_Instructions to follow_
In the lecture on statistical machine learning, what is the function L in the risk functional called?

# Lecture II – The Problem of Statistical Machine Learning. Formal description of the HiggsML challenge.

Consider the following problem of searching for functional dependency which we call the model of learning from examples or the supervised learning. In this model we are given a set of pairs $(x, y)$ called the training set. The elements $x$ are coming from some space $X$ which we call the input set. In what follows we will always assume that $x$ are i.i.d. and generated according to some fixed but unknown probability distribution $F(x)$. The elements $y$ are the elements of the set $Y$ which we call the output set.

There is some dependence between the elements of $X$ and $Y$ which is given by the unknown probability distribution $F(x, y)$ on the product space $X \times Y$.

The elements of the training set are obtained as follows. Given the input $x$ the operator generates an output response according to the conditional distribution function $F(y|x)$ and we observe the sample of these responses:  $(x_1, y_1), (x_2, y_2), \ldots, (x_N, y_N)$ – the training set (this includes the case when the operator uses a function $y=f(x)$ to generate a response). The learning machine observes this output and creates an approximation of an unknown operator. In the context of statistical machine learning by approximation we usually mean “selection of the best function from the given class of functions”.

Each time the problem of selecting a function from a given class of functions arises we will use the following model to find the best one. From the totality of all the possible functions we select the one which maximizes some quality criteria. More formally, given the set of functions $f_\alpha, \alpha \in \Lambda$ we are looking for such $\alpha^\ast$ that will minimize the value of the risk functional $R(f_\alpha)$. In the case when the family of functions and the functional are explicitly given this is a problem of calculus of variations.

We will be mostly interested in the functionals of the special form: $R(\alpha) = \int_{X \times Y} L(f_\alpha(x), y) dF(x, y)$. The function $L$ is a so-called loss function. This functional has a very simple interpretation, the value $L(f_\alpha(x), y)$ is an amount of “loss” resulting from the realization of vector $x$.

_Data provided_

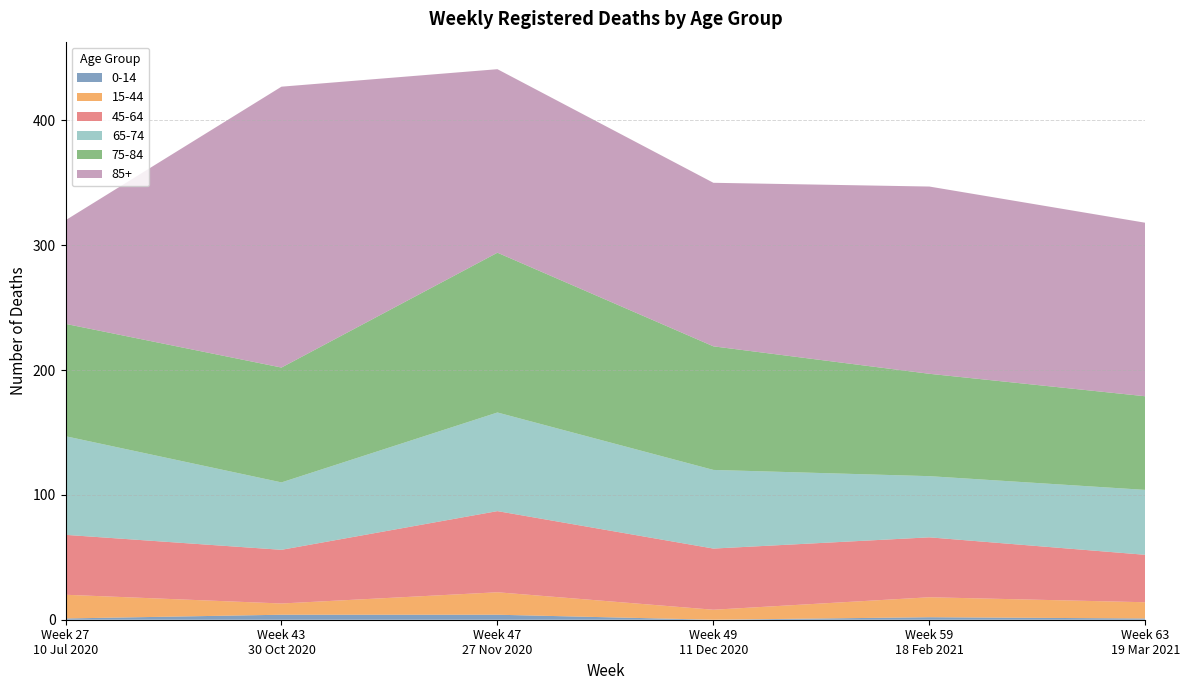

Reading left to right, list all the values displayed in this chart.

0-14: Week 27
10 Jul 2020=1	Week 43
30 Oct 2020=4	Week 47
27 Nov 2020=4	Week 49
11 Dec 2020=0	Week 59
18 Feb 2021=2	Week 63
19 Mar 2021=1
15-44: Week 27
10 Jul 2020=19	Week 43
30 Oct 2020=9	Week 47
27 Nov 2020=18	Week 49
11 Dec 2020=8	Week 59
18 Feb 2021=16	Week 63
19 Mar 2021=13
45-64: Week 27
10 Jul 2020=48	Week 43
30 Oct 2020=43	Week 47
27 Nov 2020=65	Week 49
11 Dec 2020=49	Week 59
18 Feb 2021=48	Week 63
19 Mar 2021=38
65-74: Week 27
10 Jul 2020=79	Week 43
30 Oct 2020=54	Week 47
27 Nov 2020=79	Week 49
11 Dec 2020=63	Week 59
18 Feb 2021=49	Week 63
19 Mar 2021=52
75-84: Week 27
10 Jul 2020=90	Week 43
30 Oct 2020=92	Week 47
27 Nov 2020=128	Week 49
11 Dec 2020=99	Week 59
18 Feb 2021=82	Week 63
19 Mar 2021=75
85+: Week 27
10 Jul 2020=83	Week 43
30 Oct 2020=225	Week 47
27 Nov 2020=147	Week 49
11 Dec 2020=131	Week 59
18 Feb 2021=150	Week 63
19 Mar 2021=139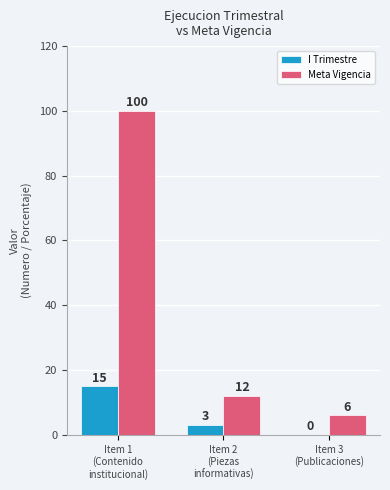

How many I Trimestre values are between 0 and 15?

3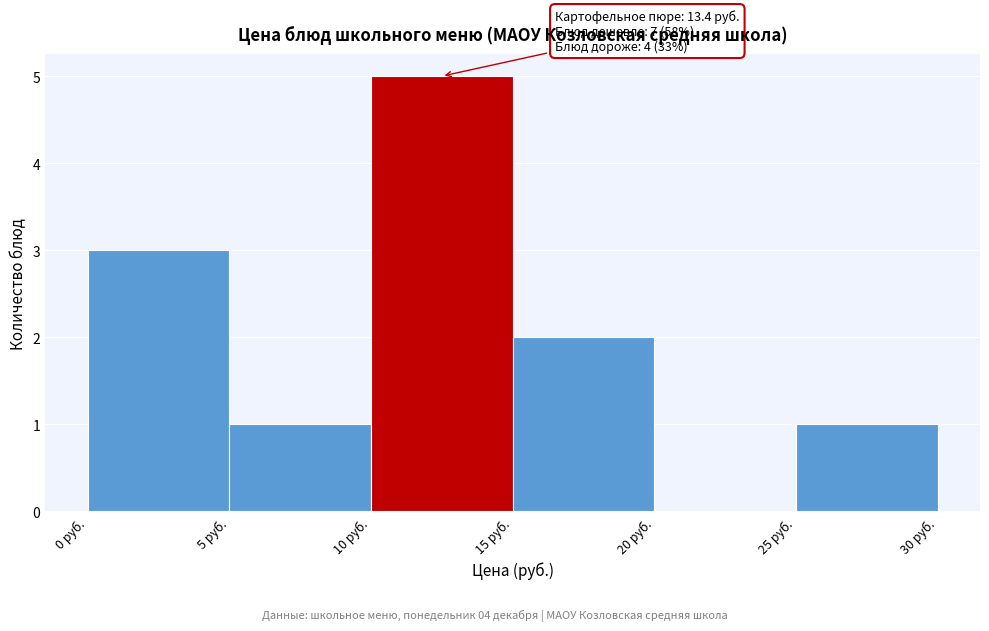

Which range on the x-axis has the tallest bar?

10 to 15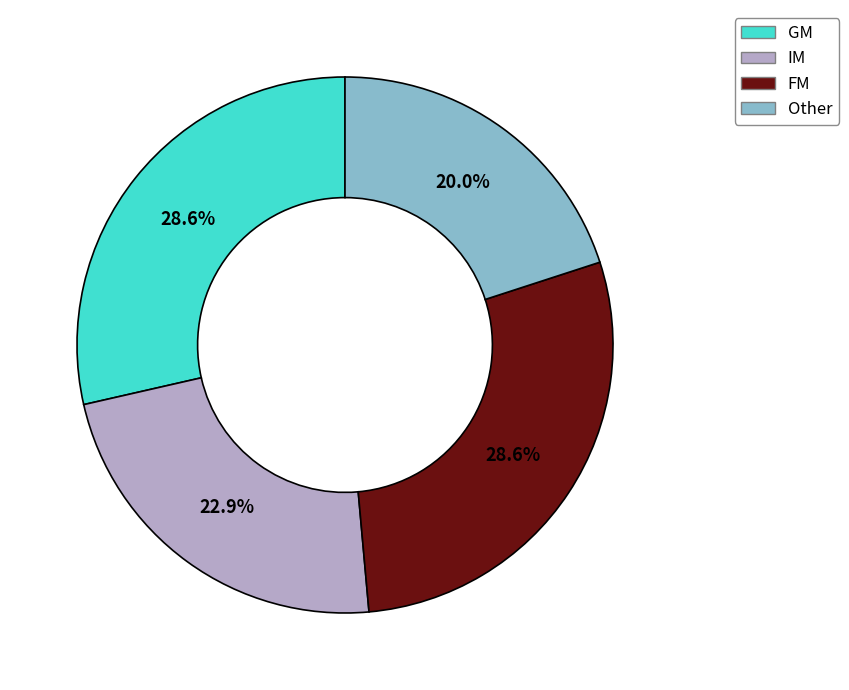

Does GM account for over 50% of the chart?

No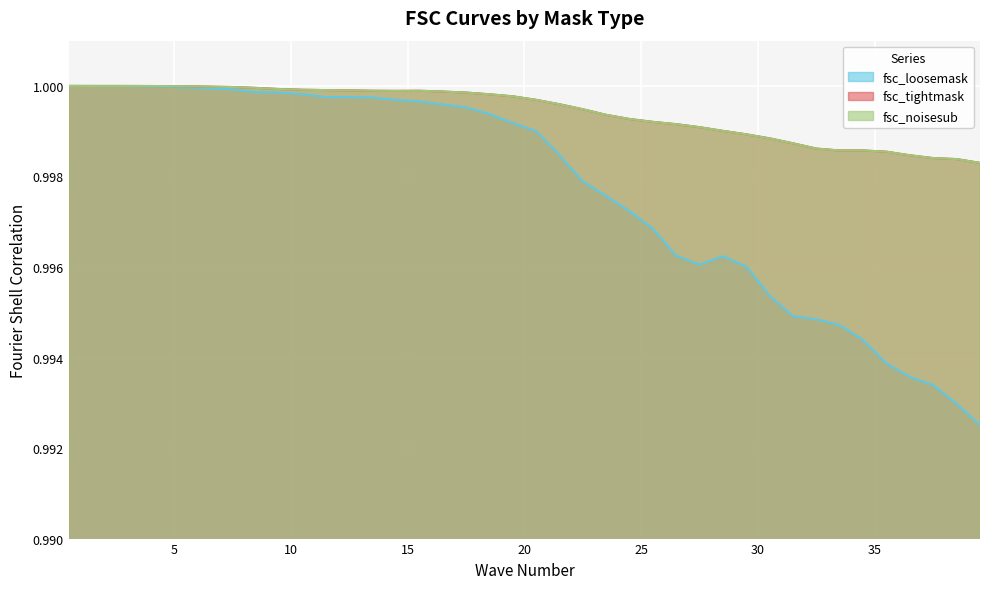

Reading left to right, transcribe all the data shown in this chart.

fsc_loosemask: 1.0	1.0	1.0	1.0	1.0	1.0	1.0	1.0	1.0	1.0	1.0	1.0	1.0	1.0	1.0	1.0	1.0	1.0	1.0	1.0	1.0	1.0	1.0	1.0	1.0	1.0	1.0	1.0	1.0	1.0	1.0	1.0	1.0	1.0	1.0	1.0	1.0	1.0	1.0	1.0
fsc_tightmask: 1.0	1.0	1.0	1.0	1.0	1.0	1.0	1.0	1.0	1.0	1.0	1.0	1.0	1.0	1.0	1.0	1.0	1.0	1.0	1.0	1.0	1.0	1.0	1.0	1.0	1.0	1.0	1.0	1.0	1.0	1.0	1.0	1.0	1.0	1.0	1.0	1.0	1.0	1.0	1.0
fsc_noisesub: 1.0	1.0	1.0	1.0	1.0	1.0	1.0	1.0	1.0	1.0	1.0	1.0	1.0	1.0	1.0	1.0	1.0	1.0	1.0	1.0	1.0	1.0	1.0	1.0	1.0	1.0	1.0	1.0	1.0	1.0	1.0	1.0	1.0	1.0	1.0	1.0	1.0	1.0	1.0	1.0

_Answer to the exercise_
It is called the loss function.